How to Confront

Suzie runs into the office, grabs her coffee, and joins your daily morning team huddle … late.

Mary doesn’t always get the operatory set up properly for the next patient. 

Your inventory of gloves has gotten too low for the third time in four months.

Confrontation — When do you do it? (Hopefully before you go crazy.) How do you confront others in a positive way? (With forethought.) Why do you avoid it? (You don’t want to be hurtful, or get hurt.)

Two rules about confrontation: First, praise in public and confront in private. I often talked about the incredible positives that result from empowering others with specific and sincere praise. Your praise will have even more of an effect when done in public. However, pick a private moment to confront someone.

Second, confront before the situation gets out of hand. Once you get emotional, you lose. If you are a parent, you don’t have to think too hard to conjure up strong anecdotal evidence on your “ballistic barometer.” Perhaps the incident that enraged you is not that important, but it’s the fifth time and you’ve finally reached your limit.

It’s the little stuff that needs confronting before it gets out of control. Yet, it’s the little stuff that typically gets buried under the proverbial rug because you may think, “Why bother?” or “I just want to have everything flow smoothly and things are pretty smooth right now.” But little things become big things and the ultimate price is that standards drift.

Dave Allison, president of Dave Allison and Associates, suggests these five excellent steps to logical confronting:

Step 1: Tell them what bothers you.

You have 10 seconds to complete this step. The longer you talk, the harder it is to stop talking. Plus, the more you say, the more defensive the listener will become. In this 10 seconds, you will be specific. The confrontation subject will be about a real behavior that you can see or hear, rather than an attitude.
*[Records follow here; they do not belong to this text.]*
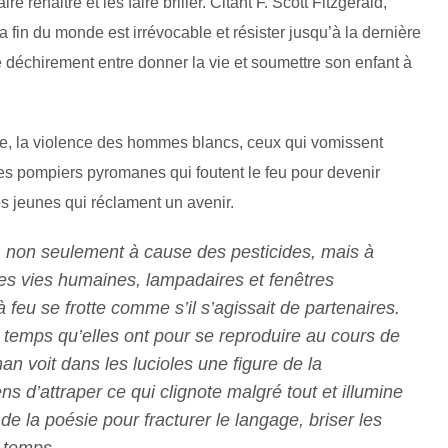
re renaitre et les faire briller. Citant F. Scott Fitzgerald,
 la fin du monde est irrévocable et résister jusqu’à la dernière
e déchirement entre donner la vie et soumettre son enfant à
te, la violence des hommes blancs, ceux qui vomissent
s pompiers pyromanes qui foutent le feu pour devenir
es jeunes qui réclament un avenir.
n, non seulement à cause des pesticides, mais à
des vies humaines, lampadaires et fenêtres
feu se frotte comme s’il s’agissait de partenaires.
e temps qu’elles ont pour se reproduire au cours de
n voit dans les lucioles une figure de la
ns d’attraper ce qui clignote malgré tout et illumine
 de la poésie pour fracturer le langage, briser les
 temps.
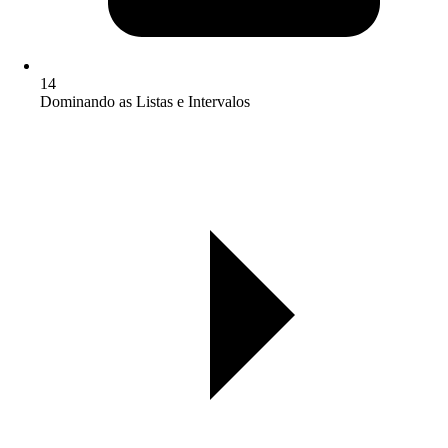
14
Dominando as Listas e Intervalos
Example: “When you are late to work twice a week…” “When the operatory is not set up properly …” That’s all you say in Step 1.

Step 2: Tell them how it makes you feel.

Use “soft” words that will keep defenses down, such as “concerned,” “troubled,” “disappointed,” and “worried.”
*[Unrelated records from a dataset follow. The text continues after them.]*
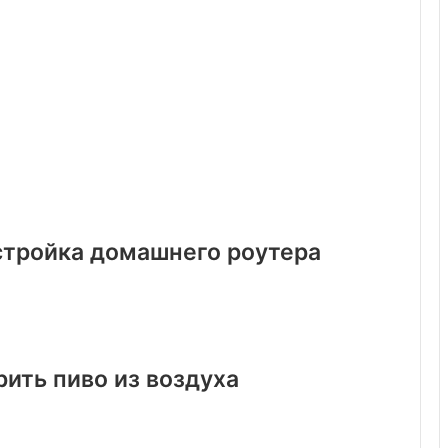
стройка домашнего роутера
ить пиво из воздуха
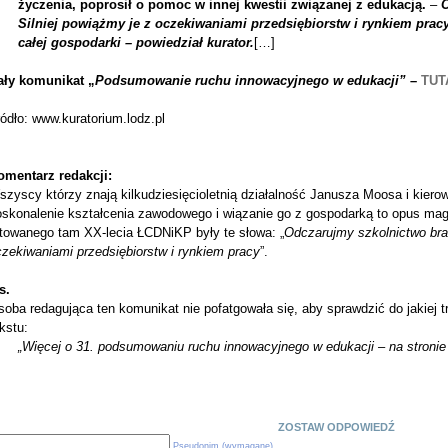
życzenia, poprosił o pomoc w innej kwestii związanej z edukacją.
–
O
Silniej powiążmy je z oczekiwaniami przedsiębiorstw i rynkiem pracy
całej gospodarki – powiedział kurator.
[…]
ały komunikat „
Podsumowanie ruchu innowacyjnego w edukacji”
–
TUT
ódło: www.kuratorium.lodz.pl
omentarz redakcji:
szyscy którzy znają kilkudziesięcioletnią działalność Janusza Moosa i kier
oskonalenie kształcenia zawodowego i wiązanie go z gospodarką to opus mag
etowanego tam XX-lecia ŁCDNiKP były te słowa: „
Odczarujmy szkolnictwo bra
zekiwaniami przedsiębiorstw i rynkiem pracy
”.
s.
oba redagująca ten komunikat nie pofatgowała się, aby sprawdzić do jakiej t
kstu:
„
Więcej o 31. podsumowaniu ruchu innowacyjnego w edukacji – na stroni
ZOSTAW ODPOWIEDŹ
Pseudonim (wymagane)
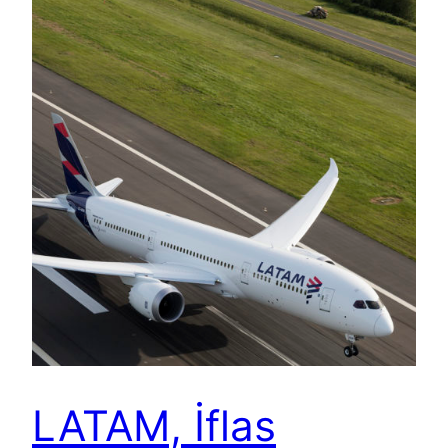
LATAM, İflas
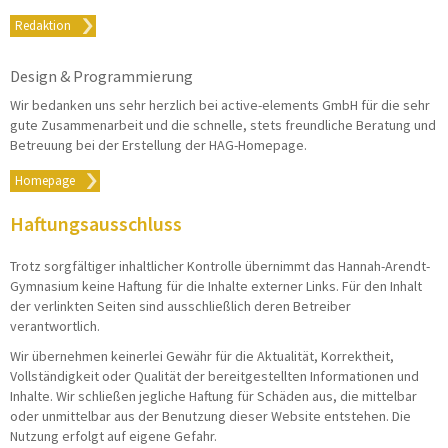
Redaktion
Design & Programmierung
Wir bedanken uns sehr herzlich bei active-elements GmbH für die sehr
gute Zusammenarbeit und die schnelle, stets freundliche Beratung und
Betreuung bei der Erstellung der HAG-Homepage.
Homepage
Haftungsausschluss
Trotz sorgfältiger inhaltlicher Kontrolle übernimmt das Hannah-Arendt-
Gymnasium keine Haftung für die Inhalte externer Links. Für den Inhalt
der verlinkten Seiten sind ausschließlich deren Betreiber
verantwortlich.
Wir übernehmen keinerlei Gewähr für die Aktualität, Korrektheit,
Vollständigkeit oder Qualität der bereitgestellten Informationen und
Inhalte. Wir schließen jegliche Haftung für Schäden aus, die mittelbar
oder unmittelbar aus der Benutzung dieser Website entstehen. Die
Nutzung erfolgt auf eigene Gefahr.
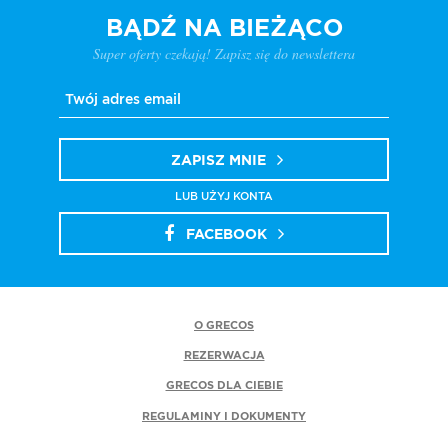
BĄDŹ NA BIEŻĄCO
Super oferty czekają! Zapisz się do newslettera
ZAPISZ MNIE
LUB UŻYJ KONTA
FACEBOOK
O GRECOS
REZERWACJA
GRECOS DLA CIEBIE
REGULAMINY I DOKUMENTY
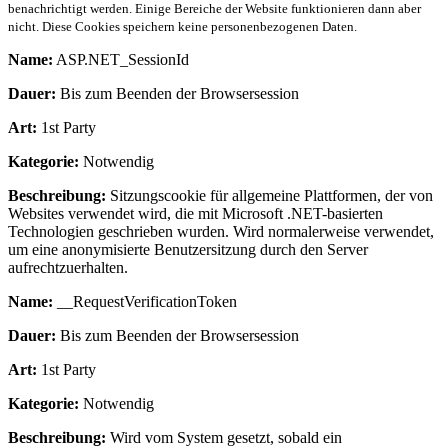
benachrichtigt werden. Einige Bereiche der Website funktionieren dann aber
nicht. Diese Cookies speichern keine personenbezogenen Daten.
Name:
ASP.NET_SessionId
Dauer:
Bis zum Beenden der Browsersession
Art:
1st Party
Kategorie:
Notwendig
Beschreibung:
Sitzungscookie für allgemeine Plattformen, der von
Websites verwendet wird, die mit Microsoft .NET-basierten
Technologien geschrieben wurden. Wird normalerweise verwendet,
um eine anonymisierte Benutzersitzung durch den Server
aufrechtzuerhalten.
Name:
__RequestVerificationToken
Dauer:
Bis zum Beenden der Browsersession
Art:
1st Party
Kategorie:
Notwendig
Beschreibung:
Wird vom System gesetzt, sobald ein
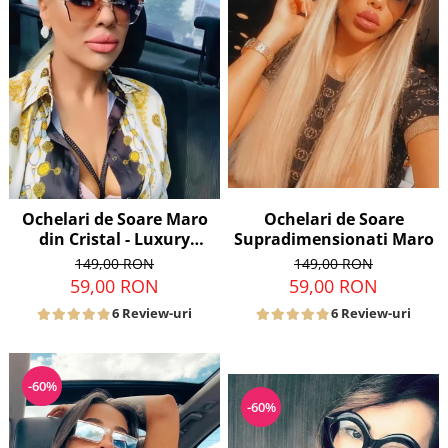
Ochelari de Soare
Ochelari de Soare Maro
Supradimensionati Maro
din Cristal - Luxury
Edition
149,00 RON
149,00 RON
59,00 RON
59,00 RON
6 Review-uri
6 Review-uri
-60%
-60%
Example: “When you are late to work twice a week, I get concerned.”“When the operatory is not set up properly, I’m troubled.”

Step 3: Tell them why you feel that way.

Frame the confrontation between your team member’s substandard behavior and the patient, not YOU.

Example: “When you are late to work twice a week, I get concerned becausethe patients will think we don’t care.” “When the operatory is not set up properly, I’m troubled because the patients may worry about our OSHA standards.”

By the time you get to Step 4, you have talked for only up to 60 seconds.

Step 4: Ask: “How do you feel about this?”

This is not an optional step. In the legal world this step is called “arbitration.”

You must hear the other side. There really are no magical communication statements, but there are magical questions … and this question is magic.

Example: “When you are late to work twice a week, I get concerned because the patients will think we don’t care. How do you feel about this?” “When the operatory is not set up properly, I’m troubled because the patients may worry about our OSHA standards. How do you feel about this?”

You will hear one of these three responses:
a. “I really did not know this was part of my job to be at every team huddle meeting.” You now have the opportunity to reset your standards.

b. “Big deal. I wasn’t that late. My child/dog/cat was sick again.” Relax! Don’t go crazy. Reiterate how important the issue is to the patient. Say, “Sounds like the timing is bad. It really is important to our patients that we are all on the same page. What can we do?” Repeat this question as often as needed.

c. “Wow. I really didn’t look at it that way. I see what you mean.” This is a positive outcome. You can go to Step 5 from here.

Step 5: Ask: “What can we do about this?”

As with Step 4, this is your opportunity to listen and educate. Together you can derive a plan of action that meets your standards.

Example: “When you are late to work twice a week, I get concerned because the patients will think we don’t care. How do you feel about this? … What can we do about this?” “When the operatory is not set up properly, I’m troubled because the patients may worry about our OSHA standards. How do you feel about this? … What can we do about this?

Leadership is not about changing others. Leadership is about the ability to find out if others want to change. These five steps can help you shape the type of team you really want.